- **Input data**
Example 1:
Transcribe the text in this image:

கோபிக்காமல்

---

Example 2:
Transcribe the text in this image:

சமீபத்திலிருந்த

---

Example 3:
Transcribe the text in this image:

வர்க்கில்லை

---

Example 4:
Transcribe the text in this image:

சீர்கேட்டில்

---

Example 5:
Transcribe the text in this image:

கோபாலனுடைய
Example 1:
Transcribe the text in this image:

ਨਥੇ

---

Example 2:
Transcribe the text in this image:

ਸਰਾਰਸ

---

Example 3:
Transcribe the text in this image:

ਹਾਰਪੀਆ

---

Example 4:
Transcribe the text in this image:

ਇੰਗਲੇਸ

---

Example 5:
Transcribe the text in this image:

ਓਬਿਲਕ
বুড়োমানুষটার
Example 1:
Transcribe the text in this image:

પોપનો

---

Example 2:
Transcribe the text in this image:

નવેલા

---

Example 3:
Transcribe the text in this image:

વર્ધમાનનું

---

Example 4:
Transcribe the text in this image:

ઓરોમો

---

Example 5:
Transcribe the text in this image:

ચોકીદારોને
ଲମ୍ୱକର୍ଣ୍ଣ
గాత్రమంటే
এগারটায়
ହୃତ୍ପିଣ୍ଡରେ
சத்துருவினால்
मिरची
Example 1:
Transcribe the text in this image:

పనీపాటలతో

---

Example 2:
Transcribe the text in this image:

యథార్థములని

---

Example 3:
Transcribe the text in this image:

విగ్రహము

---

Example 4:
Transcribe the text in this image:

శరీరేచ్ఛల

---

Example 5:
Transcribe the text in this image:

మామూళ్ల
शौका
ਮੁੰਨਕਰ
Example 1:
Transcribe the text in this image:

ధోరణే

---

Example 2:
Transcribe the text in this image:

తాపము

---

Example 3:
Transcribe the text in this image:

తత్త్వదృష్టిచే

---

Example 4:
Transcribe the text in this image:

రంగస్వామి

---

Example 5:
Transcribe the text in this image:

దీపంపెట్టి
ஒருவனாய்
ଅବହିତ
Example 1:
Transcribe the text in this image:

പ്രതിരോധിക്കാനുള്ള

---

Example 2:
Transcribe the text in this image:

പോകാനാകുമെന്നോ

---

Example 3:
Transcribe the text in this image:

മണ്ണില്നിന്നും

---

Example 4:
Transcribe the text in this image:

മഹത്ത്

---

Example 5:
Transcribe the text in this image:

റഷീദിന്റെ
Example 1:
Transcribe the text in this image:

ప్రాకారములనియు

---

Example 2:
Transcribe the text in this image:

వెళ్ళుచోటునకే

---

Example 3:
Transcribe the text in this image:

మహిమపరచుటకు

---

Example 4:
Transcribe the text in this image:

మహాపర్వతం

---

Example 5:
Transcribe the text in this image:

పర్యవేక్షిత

- **Exercise aim**
Retype each entry exactly, leaving none of them out.

- **Answer for this exercise**
Example 1:
Transcribe the text in this image:

கோபிக்காமல்

---

Example 2:
Transcribe the text in this image:

சமீபத்திலிருந்த

---

Example 3:
Transcribe the text in this image:

வர்க்கில்லை

---

Example 4:
Transcribe the text in this image:

சீர்கேட்டில்

---

Example 5:
Transcribe the text in this image:

கோபாலனுடைய
Example 1:
Transcribe the text in this image:

ਨਥੇ

---

Example 2:
Transcribe the text in this image:

ਸਰਾਰਸ

---

Example 3:
Transcribe the text in this image:

ਹਾਰਪੀਆ

---

Example 4:
Transcribe the text in this image:

ਇੰਗਲੇਸ

---

Example 5:
Transcribe the text in this image:

ਓਬਿਲਕ
বুড়োমানুষটার
Example 1:
Transcribe the text in this image:

પોપનો

---

Example 2:
Transcribe the text in this image:

નવેલા

---

Example 3:
Transcribe the text in this image:

વર્ધમાનનું

---

Example 4:
Transcribe the text in this image:

ઓરોમો

---

Example 5:
Transcribe the text in this image:

ચોકીદારોને
ଲମ୍ୱକର୍ଣ୍ଣ
గాత్రమంటే
এগারটায়
ହୃତ୍ପିଣ୍ଡରେ
சத்துருவினால்
मिरची
Example 1:
Transcribe the text in this image:

పనీపాటలతో

---

Example 2:
Transcribe the text in this image:

యథార్థములని

---

Example 3:
Transcribe the text in this image:

విగ్రహము

---

Example 4:
Transcribe the text in this image:

శరీరేచ్ఛల

---

Example 5:
Transcribe the text in this image:

మామూళ్ల
शौका
ਮੁੰਨਕਰ
Example 1:
Transcribe the text in this image:

ధోరణే

---

Example 2:
Transcribe the text in this image:

తాపము

---

Example 3:
Transcribe the text in this image:

తత్త్వదృష్టిచే

---

Example 4:
Transcribe the text in this image:

రంగస్వామి

---

Example 5:
Transcribe the text in this image:

దీపంపెట్టి
ஒருவனாய்
ଅବହିତ
Example 1:
Transcribe the text in this image:

പ്രതിരോധിക്കാനുള്ള

---

Example 2:
Transcribe the text in this image:

പോകാനാകുമെന്നോ

---

Example 3:
Transcribe the text in this image:

മണ്ണില്നിന്നും

---

Example 4:
Transcribe the text in this image:

മഹത്ത്

---

Example 5:
Transcribe the text in this image:

റഷീദിന്റെ
Example 1:
Transcribe the text in this image:

ప్రాకారములనియు

---

Example 2:
Transcribe the text in this image:

వెళ్ళుచోటునకే

---

Example 3:
Transcribe the text in this image:

మహిమపరచుటకు

---

Example 4:
Transcribe the text in this image:

మహాపర్వతం

---

Example 5:
Transcribe the text in this image:

పర్యవేక్షిత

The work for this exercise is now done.